• [Request] Restate each entry below exactly; pictures stay out of the copy.

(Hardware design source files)
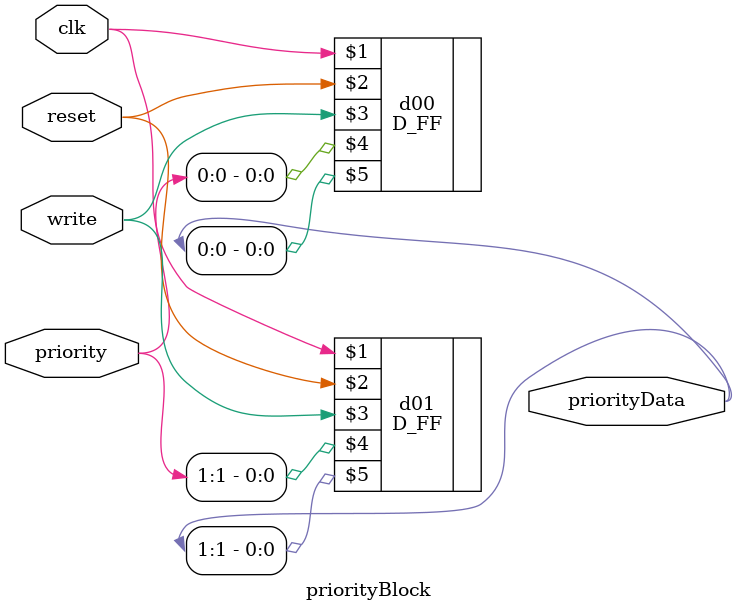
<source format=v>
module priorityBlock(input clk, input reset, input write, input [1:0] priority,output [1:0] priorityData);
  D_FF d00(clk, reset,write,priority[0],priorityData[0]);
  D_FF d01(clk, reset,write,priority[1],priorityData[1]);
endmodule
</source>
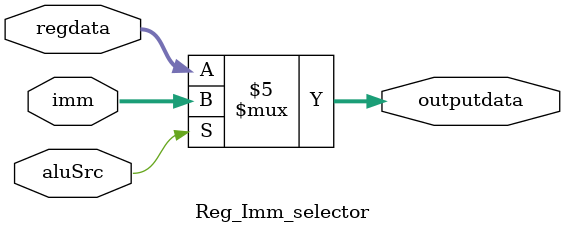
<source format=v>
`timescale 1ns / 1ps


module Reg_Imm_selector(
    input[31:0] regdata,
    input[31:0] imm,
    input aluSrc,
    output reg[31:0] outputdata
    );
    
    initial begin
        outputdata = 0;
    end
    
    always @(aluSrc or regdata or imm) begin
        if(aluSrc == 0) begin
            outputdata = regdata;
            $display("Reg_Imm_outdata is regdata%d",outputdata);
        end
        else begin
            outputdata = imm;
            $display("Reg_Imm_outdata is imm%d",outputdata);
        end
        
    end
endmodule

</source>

• [Task solution]
<source format=v>
module priorityBlock(input clk, input reset, input write, input [1:0] priority,output [1:0] priorityData);
  D_FF d00(clk, reset,write,priority[0],priorityData[0]);
  D_FF d01(clk, reset,write,priority[1],priorityData[1]);
endmodule
</source>
<source format=v>
`timescale 1ns / 1ps


module Reg_Imm_selector(
    input[31:0] regdata,
    input[31:0] imm,
    input aluSrc,
    output reg[31:0] outputdata
    );
    
    initial begin
        outputdata = 0;
    end
    
    always @(aluSrc or regdata or imm) begin
        if(aluSrc == 0) begin
            outputdata = regdata;
            $display("Reg_Imm_outdata is regdata%d",outputdata);
        end
        else begin
            outputdata = imm;
            $display("Reg_Imm_outdata is imm%d",outputdata);
        end
        
    end
endmodule

</source>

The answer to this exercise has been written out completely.